Post by tormentoHenry's Law is based on (partial) pressures and not depths. I dunno how
diving computer talks to subsurface. If giving depths instead of pressures
it would be a pity.
Almost all dive computers only give depth.
Some give salinity, some don't. And some only give the flag (sweet vs
salt) rather than the salinity value they actually use to calculate
depth.
In other words: do not EVER play games with salinity. You don't know
what it was, and you will get it wrong.
The whole notion of "user should set salinity" is broken garbage. A
dive computer shouldn't even have that setting. Because that setting
cannot possibly matter, because the only thing that matters - and the
only thing the dive computer measures - is actual pressure, and all
you can do with salinity is make a "correction" to the depth
calculation that you can get wrong.
So in my not-so-humble opinion, a dive computer should always just
show depth as "salt water equivalent depth", with no way to screw up,
and no complications. If you dive in a lake, you'll get the depth
wrong by a few percent, but nobody cares since it's not a really
meaningful value anyway, it's just a user-friendly approximation for
the value that matters: pressure.
Giving the users just the absolute ambient water pressure migth be
*technically* the right thing to do, but it's such a user-hostile
datapoint that it's completely wrongheaded. It only moves the
possibility for error into another place (ie the UI during diving, or
the UI during later logging).
So what you should do is:
- set your dive computer to salt water (if it has a setting), and
forget about it. Don't ever touch the setting, all it can do is cause
confusion.
- think of "depth" as "equivalent depth in salt water" and be happy
- mark your lake dives as such in the dive log tags if you care, the
same way you mark boat dives and buddy names.
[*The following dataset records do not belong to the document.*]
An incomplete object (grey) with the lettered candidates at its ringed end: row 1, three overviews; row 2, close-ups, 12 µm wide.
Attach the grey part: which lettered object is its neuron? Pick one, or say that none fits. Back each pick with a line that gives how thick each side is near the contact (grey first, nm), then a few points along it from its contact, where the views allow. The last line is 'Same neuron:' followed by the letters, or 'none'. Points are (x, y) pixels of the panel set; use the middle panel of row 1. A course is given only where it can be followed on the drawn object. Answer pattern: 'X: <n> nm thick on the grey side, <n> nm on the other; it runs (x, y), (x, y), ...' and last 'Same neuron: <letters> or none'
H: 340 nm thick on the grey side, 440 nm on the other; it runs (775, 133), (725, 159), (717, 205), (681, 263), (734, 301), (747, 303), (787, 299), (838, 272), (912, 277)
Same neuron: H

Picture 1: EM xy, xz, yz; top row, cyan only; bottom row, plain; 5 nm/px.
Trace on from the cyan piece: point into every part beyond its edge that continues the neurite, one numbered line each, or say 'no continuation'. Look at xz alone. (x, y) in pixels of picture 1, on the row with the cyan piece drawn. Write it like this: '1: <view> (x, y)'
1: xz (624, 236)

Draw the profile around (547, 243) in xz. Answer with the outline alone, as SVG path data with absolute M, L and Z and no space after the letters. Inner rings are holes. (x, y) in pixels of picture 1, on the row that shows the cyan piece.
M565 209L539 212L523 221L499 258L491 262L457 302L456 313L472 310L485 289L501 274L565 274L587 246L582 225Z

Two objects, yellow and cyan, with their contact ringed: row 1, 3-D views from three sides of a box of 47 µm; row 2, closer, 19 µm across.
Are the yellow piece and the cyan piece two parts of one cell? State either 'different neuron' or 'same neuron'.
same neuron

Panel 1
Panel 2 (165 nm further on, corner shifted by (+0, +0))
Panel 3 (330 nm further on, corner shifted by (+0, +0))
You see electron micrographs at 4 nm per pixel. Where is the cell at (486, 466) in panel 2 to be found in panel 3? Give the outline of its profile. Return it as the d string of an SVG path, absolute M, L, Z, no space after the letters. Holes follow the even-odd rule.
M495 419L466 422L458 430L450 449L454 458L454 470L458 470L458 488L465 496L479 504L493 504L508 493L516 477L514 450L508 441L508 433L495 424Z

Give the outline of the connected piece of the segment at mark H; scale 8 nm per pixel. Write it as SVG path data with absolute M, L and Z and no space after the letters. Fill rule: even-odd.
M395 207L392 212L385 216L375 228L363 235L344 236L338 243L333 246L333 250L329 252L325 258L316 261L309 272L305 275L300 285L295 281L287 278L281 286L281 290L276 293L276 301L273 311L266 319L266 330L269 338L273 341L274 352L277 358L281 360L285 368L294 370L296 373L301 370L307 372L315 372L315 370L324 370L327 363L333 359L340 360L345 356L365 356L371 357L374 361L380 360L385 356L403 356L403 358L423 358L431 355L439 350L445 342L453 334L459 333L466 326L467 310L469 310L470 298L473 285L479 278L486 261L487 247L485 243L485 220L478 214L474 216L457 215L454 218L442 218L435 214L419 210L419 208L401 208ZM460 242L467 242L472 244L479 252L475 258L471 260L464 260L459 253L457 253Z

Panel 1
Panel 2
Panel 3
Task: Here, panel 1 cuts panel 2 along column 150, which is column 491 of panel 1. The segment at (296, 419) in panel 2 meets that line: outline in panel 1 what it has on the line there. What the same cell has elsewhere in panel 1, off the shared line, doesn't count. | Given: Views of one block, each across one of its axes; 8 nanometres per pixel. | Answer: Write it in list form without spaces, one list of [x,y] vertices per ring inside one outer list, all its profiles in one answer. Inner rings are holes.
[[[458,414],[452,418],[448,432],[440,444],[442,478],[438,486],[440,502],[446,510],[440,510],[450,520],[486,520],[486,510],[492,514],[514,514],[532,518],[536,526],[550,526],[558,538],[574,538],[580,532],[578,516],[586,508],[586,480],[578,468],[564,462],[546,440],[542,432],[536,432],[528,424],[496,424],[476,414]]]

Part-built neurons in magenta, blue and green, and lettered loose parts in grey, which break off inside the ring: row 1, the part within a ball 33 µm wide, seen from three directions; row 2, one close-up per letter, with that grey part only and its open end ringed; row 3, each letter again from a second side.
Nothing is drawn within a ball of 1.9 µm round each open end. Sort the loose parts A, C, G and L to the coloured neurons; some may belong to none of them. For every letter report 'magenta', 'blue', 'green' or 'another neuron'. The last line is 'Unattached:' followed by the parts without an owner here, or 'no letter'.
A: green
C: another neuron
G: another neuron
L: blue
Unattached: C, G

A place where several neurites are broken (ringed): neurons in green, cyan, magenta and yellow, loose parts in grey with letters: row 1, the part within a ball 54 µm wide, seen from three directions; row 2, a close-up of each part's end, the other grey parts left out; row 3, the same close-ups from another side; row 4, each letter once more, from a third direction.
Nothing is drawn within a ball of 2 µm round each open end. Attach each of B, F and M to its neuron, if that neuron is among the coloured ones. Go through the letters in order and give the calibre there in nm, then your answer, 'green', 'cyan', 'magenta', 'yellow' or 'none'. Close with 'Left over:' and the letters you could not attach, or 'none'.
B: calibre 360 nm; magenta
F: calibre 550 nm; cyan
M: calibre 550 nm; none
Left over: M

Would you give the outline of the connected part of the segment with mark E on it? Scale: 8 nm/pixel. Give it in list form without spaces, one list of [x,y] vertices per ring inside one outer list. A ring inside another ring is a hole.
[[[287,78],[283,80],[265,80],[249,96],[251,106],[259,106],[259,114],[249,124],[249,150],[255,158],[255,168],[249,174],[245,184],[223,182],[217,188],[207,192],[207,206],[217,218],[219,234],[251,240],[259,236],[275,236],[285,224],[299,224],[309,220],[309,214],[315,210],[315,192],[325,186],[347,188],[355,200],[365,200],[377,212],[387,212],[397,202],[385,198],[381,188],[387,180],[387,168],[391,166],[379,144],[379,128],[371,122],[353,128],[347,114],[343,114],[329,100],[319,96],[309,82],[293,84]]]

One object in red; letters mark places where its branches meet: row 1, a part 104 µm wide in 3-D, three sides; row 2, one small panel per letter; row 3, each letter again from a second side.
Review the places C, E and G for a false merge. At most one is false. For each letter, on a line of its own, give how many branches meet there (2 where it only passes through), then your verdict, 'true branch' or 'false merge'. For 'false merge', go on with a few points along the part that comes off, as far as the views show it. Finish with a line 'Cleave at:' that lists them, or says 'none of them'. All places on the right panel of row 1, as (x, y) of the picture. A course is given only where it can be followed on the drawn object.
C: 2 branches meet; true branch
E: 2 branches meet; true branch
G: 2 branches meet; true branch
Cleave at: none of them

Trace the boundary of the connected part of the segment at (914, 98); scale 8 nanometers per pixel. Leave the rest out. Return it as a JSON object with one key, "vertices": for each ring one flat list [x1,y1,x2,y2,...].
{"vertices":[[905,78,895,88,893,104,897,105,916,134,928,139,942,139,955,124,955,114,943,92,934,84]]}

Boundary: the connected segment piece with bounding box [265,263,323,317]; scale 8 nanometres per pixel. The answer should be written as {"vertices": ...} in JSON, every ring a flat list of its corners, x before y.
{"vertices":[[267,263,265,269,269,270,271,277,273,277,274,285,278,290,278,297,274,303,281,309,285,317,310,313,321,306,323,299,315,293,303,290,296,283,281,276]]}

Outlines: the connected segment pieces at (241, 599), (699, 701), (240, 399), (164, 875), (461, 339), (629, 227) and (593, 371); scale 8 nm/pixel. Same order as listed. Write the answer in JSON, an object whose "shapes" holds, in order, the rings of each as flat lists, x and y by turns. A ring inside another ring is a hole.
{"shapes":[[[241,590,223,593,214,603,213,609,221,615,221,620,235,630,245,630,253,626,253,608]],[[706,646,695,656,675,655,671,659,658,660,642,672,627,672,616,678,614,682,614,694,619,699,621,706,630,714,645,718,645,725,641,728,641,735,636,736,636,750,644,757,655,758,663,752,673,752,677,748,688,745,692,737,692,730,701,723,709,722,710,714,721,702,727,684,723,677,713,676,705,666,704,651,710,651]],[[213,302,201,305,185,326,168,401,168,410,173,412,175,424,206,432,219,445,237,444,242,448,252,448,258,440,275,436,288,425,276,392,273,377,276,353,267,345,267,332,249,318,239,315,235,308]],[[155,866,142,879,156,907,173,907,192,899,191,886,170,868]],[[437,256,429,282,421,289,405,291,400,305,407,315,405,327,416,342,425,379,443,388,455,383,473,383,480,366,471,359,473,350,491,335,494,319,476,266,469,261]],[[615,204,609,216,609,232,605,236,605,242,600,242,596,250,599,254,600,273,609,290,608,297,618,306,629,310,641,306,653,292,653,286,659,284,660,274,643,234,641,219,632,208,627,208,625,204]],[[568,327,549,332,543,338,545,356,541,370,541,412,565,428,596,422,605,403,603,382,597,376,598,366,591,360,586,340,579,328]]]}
The sweet-vs-salt water thing has absolutely zero meaning outside of
informing yourself, and has exactly the same relevance as the name of
your dive buddy: nice to know, but not relevant for any other meaning.
Don't give it any relevance that will only confuse you and get things
wrong.
Because anything else is just a disaster waiting to happen. You *will*
get it wrong, and you will only confuse yourself. Trying to correct
things later is just going to make things worse.
Linus
PS. Yes, there are dive computers that don't report depth at all, and
report the actual hydrostatic pressure that their sensor gives. Before
you say "that's what everybody should do", let me just say that (a)
they are a tiny minority and (b) even they aren't consistent (ie is it
absolute pressure, or relative to surface pressure?)
So subsurface logs what the vast majority of dive computers give you:
depth. In fact, we don't even see the pressure, because the conversion
will have been done by libdivecomputer. So as far as we're concerned,
no dive computer gives us pressure, but technically you can get the
water pressure from the Atomic Aquatics Cobatl, from the
Heinrichs-Weicamp OSTC and from the Reefnet Sensus Ultra. (That last
one isn't actually a dive computer, it's just a data logging device.